|
Arutam soutient aussi...
les Indiens Arhuacos !
|
SOULEVEMENT DES QUATRE PEUPLES
AUTOCHTONES
DE LA
SIERRA NEVADA DE CHUNDWA (SANTA MARTA)
KAGGABA,
IKU, WIWA, KAKACHUKWA
Déclaration
de
SIMONARWA, COLOMBIE, le 21 juillet 2006
Dans nos villages existent encore les Mamos. Ces
anciens connaissent notre propre histoire et nos
traditions. Ils nous content le passé comme s’il
s’agissait d’événements récents. Ils veillent et font
des offrandes pour que tout soit bien et sans
contretemps. Nous veillons et maintenons nos
traditions sur notre Territoire Ancestral délimité par
la Ligne Noire tel qu’il est stipulé dans la
Résolution n°000002 de 1973 et modifiée par la
Résolution n°837 de 1995 du Ministère de l'Intérieur.
Cette Ligne Noire passe par
les Sites Sacrés que nous avons toujours célébrés et
délimite notre Territoire Ancestral remis par notre
Mère comme l'héritage du passé pour le présent et le
futur. Pour nous, la Sierra Nevada (la Montagne
Enneigée) représente une Ville Spirituelle, notre rôle
est de la veiller, d'en être les gardiens ainsi que
celui du Monde. La Montagne est ce que nous voyons,
sentons et connaissons depuis notre naissance, depuis
que nos ancêtres nous ont donné vie et nous en sommes
à l’origine. Nos pères et nos mères spirituels nous
ont donné pour mission de préserver la Sierra Nevada.

+++

Exercice 1: Renvoyez tel quel le passage du texte qui commence à « Cette Ligne Noire » et se termine à « la Sierra Nevada. ».
Exercice 2: Selon le texte, par quoi le Territoire Ancestral est-il délimité ?

[Coordonnées des repères de pose]
+++

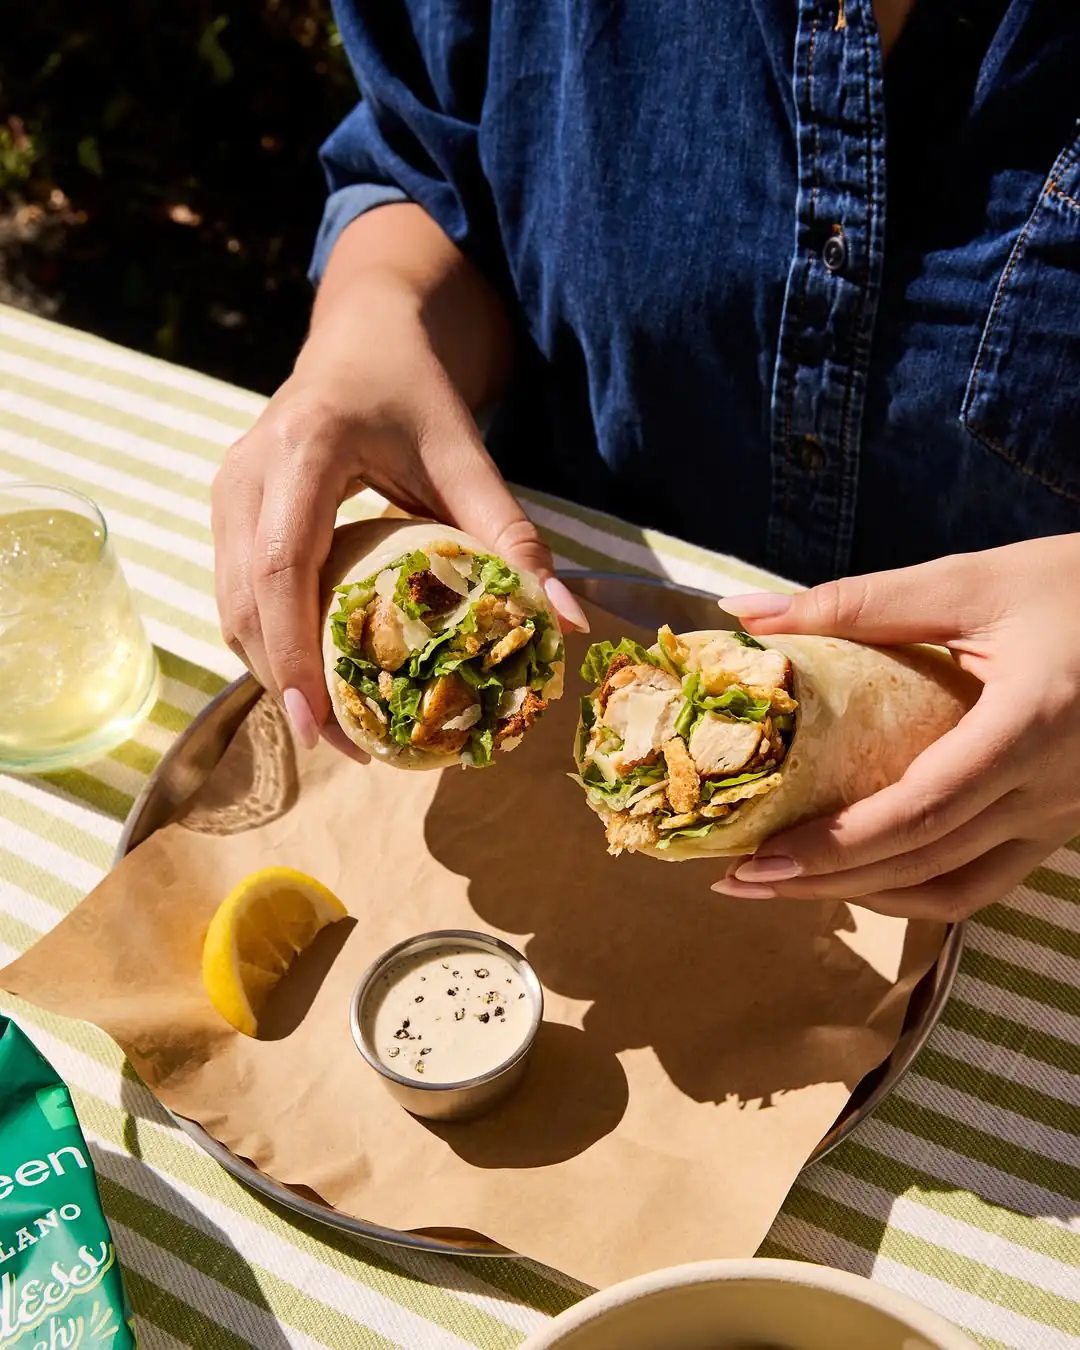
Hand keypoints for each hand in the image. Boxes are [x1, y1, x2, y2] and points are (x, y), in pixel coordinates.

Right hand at [212, 271, 586, 754]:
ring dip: (272, 671)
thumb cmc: (418, 394)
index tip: (322, 725)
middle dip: (284, 684)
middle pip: (243, 601)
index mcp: (304, 450)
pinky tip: (312, 678)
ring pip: (228, 604)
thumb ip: (513, 538)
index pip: (281, 569)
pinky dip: (266, 641)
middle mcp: (246, 470)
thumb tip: (567, 623)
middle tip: (341, 747)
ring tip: (332, 728)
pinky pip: (234, 589)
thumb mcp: (468, 458)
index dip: (294, 654)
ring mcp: (227, 489)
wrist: (367, 337)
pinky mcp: (227, 506)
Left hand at [711, 535, 1079, 919]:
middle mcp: (1050, 791)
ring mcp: (1061, 817)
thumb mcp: (972, 583)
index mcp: (1029, 728)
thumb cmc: (1079, 587)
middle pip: (925, 862)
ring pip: (957, 888)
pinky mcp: (1060, 821)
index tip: (761, 858)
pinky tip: (865, 873)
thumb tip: (746, 616)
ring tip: (790, 885)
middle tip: (742, 881)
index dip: (836, 846)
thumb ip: (857, 603)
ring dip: (868, 895)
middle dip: (826, 882)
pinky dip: (919, 887)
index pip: (920, 811)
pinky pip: (985, 878)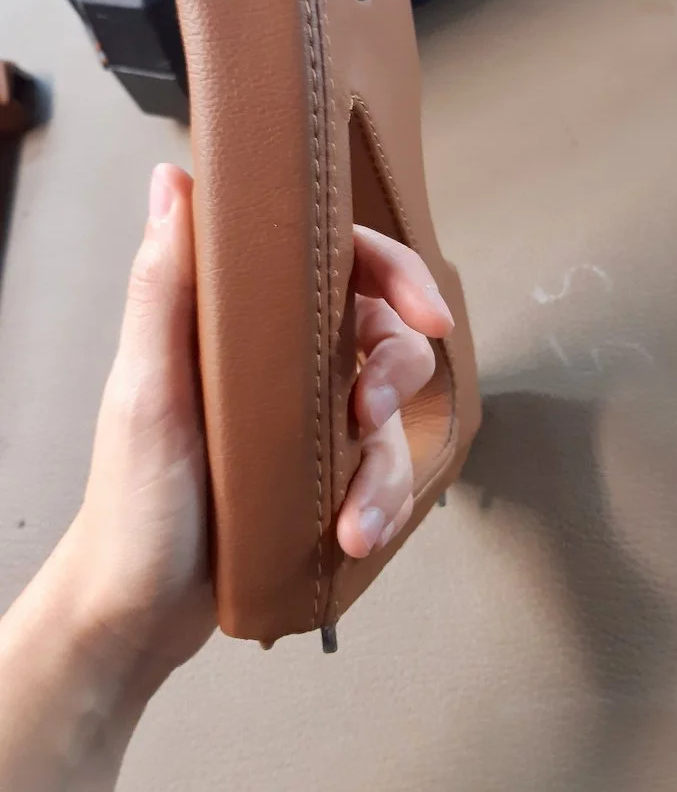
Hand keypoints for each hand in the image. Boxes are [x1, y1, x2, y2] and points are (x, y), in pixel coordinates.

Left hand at [70, 163, 453, 677]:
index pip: (332, 261)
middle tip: (369, 414)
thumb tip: (172, 178)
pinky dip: (379, 504)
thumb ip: (163, 284)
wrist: (137, 614)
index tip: (428, 310)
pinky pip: (380, 475)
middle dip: (397, 373)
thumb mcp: (147, 387)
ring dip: (387, 465)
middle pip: (380, 332)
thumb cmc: (132, 496)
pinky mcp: (320, 477)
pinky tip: (353, 536)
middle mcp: (279, 360)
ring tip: (355, 518)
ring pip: (390, 414)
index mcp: (238, 320)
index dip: (391, 270)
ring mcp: (304, 420)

+++

Corrigé 1:
Cette Ligne Noire passe par
les Sites Sacrés que nous avons toujours célébrés et
délimite notre Territoire Ancestral remis par notre
Mère comme l'héritage du passé pour le présent et le
futur. Pour nous, la Sierra Nevada (la Montagne
Enneigée) représente une Ville Spirituelle, notre rôle
est de la veiller, d'en être les gardiens ainsi que
celui du Monde. La Montagne est ce que nous voyons,
sentons et connaissons depuis notre naissance, depuis
que nos ancêtres nous ont donné vie et nous en sommes
à l’origine. Nos pères et nos mères spirituels nous
ont donné pour mission de préserver la Sierra Nevada.

Corrigé 2: Par la Ligne Noire.